# ACTIVITY A
Please quote everything in the article on the Travel Hacking Toolkit from "Key Takeaways" down to "at approximately $8/month.".
# ACTIVITY B
In the article on the Travel Hacking Toolkit, how many points did the project's Show HN post reach on Hacker News?
# ACTIVITY C
Using the article on the Travel Hacking Toolkit, explain why automating award flight search through an AI agent saves time.

# TEXT PASSAGE
- - - - - - -

Key Takeaways
- The Travel Hacking Toolkit is an open-source project that connects AI coding assistants to flight, hotel, and ferry search APIs through MCP servers and drop-in skills.
- Five MCP servers (Skiplagged, Kiwi.com, Trivago, Ferryhopper, Airbnb) work immediately with zero API keys.
- Award flight search across 25+ mileage programs requires a Seats.aero Pro subscription at approximately $8/month.
- The toolkit supports both Claude Code and OpenCode, with a guided setup script that configures API keys and installs dependencies automatically.
What Happened
A developer named Borski released the Travel Hacking Toolkit on GitHub on April 4, 2026, providing a set of MCP servers and skills that let AI coding assistants search for flights, hotels, and ferry routes. The project appeared as a Show HN post and reached 65 points on Hacker News.
The toolkit turns Claude Code or OpenCode into a travel planning agent. Users can ask their AI assistant to “find a 60,000-mile business class flight to Tokyo,” and the system searches award availability across 25+ loyalty programs, compares against cash prices, checks loyalty balances, and recommends the best option.
Why It Matters
MCP (Model Context Protocol) servers are becoming the standard way to extend AI assistants with real-world data access. The Travel Hacking Toolkit demonstrates a practical, consumer-facing use case: turning the complexity of award travel optimization into a natural language conversation. Award flight search typically requires checking multiple programs individually, comparing redemption rates, and factoring in transfer partners. Automating this through an AI agent eliminates hours of manual searching.
The toolkit also showcases the growing ecosystem around Claude Code’s MCP integration, with the project using the --strict-mcp-config flag for reliable server loading from configuration files. This pattern — wrapping existing travel APIs into MCP-compatible servers — is replicable for virtually any API-driven domain or service category.

- - - - - - -

# THE DATA
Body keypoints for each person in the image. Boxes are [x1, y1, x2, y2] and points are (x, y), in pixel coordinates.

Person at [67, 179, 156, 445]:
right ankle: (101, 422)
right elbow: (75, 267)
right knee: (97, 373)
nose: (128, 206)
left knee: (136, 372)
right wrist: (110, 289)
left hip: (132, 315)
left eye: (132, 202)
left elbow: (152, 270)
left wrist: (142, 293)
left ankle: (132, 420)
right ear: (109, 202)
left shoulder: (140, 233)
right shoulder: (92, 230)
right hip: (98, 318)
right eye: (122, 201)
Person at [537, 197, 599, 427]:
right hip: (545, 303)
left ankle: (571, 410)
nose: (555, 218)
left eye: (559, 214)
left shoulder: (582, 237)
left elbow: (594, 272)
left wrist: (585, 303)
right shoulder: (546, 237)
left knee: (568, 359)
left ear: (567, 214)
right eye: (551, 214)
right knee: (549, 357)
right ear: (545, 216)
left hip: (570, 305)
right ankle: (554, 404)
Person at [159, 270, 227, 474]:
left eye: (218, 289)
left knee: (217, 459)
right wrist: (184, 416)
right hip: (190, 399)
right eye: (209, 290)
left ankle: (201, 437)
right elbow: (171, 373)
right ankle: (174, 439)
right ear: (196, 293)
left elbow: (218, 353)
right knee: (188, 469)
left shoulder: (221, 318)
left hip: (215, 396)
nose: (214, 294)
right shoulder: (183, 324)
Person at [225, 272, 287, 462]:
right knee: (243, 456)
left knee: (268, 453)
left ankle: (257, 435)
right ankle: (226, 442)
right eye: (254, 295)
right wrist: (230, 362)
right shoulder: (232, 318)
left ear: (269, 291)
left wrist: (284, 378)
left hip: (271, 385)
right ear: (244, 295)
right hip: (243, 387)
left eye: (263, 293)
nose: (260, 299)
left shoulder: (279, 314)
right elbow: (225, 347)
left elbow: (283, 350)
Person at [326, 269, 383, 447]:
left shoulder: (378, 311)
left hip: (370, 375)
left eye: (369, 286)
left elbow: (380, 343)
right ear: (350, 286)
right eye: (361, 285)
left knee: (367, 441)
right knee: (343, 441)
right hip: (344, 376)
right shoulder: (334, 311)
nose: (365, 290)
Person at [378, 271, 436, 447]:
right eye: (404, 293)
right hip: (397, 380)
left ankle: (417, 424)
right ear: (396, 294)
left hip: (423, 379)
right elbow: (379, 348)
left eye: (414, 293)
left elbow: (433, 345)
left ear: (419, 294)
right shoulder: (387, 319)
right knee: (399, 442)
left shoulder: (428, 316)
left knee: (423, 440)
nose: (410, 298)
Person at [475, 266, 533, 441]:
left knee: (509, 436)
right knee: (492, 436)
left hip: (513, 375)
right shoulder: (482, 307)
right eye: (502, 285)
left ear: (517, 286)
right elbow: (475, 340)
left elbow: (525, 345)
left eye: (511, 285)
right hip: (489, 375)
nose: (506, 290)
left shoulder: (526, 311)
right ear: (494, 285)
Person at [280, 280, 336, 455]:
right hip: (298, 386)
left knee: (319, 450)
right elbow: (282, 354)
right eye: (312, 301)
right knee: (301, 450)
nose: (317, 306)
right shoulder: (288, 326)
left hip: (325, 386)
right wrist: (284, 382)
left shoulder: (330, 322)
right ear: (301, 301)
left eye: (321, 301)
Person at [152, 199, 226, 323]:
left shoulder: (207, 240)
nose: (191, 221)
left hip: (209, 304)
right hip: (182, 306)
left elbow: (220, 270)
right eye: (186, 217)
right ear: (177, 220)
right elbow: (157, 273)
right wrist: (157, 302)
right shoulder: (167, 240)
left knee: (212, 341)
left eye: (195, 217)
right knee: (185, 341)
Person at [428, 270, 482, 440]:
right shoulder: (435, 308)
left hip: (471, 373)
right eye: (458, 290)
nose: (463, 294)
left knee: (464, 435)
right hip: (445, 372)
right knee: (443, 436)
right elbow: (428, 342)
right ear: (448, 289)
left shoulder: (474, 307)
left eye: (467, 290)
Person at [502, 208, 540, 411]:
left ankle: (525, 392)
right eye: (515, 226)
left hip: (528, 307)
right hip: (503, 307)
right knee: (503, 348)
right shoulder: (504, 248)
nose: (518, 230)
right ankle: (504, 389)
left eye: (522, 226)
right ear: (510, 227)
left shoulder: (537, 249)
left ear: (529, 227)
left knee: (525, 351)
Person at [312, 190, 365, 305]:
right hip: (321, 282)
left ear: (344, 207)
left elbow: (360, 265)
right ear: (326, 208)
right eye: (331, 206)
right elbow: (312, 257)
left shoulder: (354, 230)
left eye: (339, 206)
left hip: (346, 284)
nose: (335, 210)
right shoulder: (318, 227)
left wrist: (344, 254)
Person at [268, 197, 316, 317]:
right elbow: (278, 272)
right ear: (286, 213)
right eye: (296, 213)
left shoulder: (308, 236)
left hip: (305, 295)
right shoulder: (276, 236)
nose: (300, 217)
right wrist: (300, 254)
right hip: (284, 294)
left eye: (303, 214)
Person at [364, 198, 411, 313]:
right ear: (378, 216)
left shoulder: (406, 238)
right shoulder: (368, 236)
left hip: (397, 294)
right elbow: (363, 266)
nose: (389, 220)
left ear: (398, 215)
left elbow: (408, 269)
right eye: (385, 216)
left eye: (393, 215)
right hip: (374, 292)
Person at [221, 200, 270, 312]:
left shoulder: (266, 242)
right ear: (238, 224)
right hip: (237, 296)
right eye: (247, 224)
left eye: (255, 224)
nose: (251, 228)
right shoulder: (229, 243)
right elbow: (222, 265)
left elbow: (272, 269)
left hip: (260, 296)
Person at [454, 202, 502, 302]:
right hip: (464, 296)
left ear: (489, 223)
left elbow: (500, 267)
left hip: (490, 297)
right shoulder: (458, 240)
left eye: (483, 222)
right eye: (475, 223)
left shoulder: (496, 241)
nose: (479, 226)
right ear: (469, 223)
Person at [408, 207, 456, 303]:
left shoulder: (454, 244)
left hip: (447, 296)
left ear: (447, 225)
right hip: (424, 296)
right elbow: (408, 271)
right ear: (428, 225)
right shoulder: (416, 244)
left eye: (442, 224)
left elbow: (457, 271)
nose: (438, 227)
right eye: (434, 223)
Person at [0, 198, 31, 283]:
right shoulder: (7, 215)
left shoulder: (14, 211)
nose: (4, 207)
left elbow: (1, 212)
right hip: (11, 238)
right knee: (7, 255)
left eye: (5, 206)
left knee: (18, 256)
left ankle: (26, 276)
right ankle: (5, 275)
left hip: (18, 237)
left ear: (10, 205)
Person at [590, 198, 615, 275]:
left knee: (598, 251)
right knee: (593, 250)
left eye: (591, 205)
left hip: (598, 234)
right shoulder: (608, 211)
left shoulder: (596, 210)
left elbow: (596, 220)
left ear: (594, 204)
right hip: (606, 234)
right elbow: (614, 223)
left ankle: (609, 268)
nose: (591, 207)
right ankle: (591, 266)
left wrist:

- - - - - - -

# EXERCISE ANSWER A
Key Takeaways
- The Travel Hacking Toolkit is an open-source project that connects AI coding assistants to flight, hotel, and ferry search APIs through MCP servers and drop-in skills.
- Five MCP servers (Skiplagged, Kiwi.com, Trivago, Ferryhopper, Airbnb) work immediately with zero API keys.
- Award flight search across 25+ mileage programs requires a Seats.aero Pro subscription at approximately $8/month.

# EXERCISE ANSWER B
65 points.

# EXERCISE ANSWER C
Award flight search usually means checking multiple programs one by one, comparing redemption rates and factoring in transfer partners. Handing this work to an AI agent removes hours of manual searching.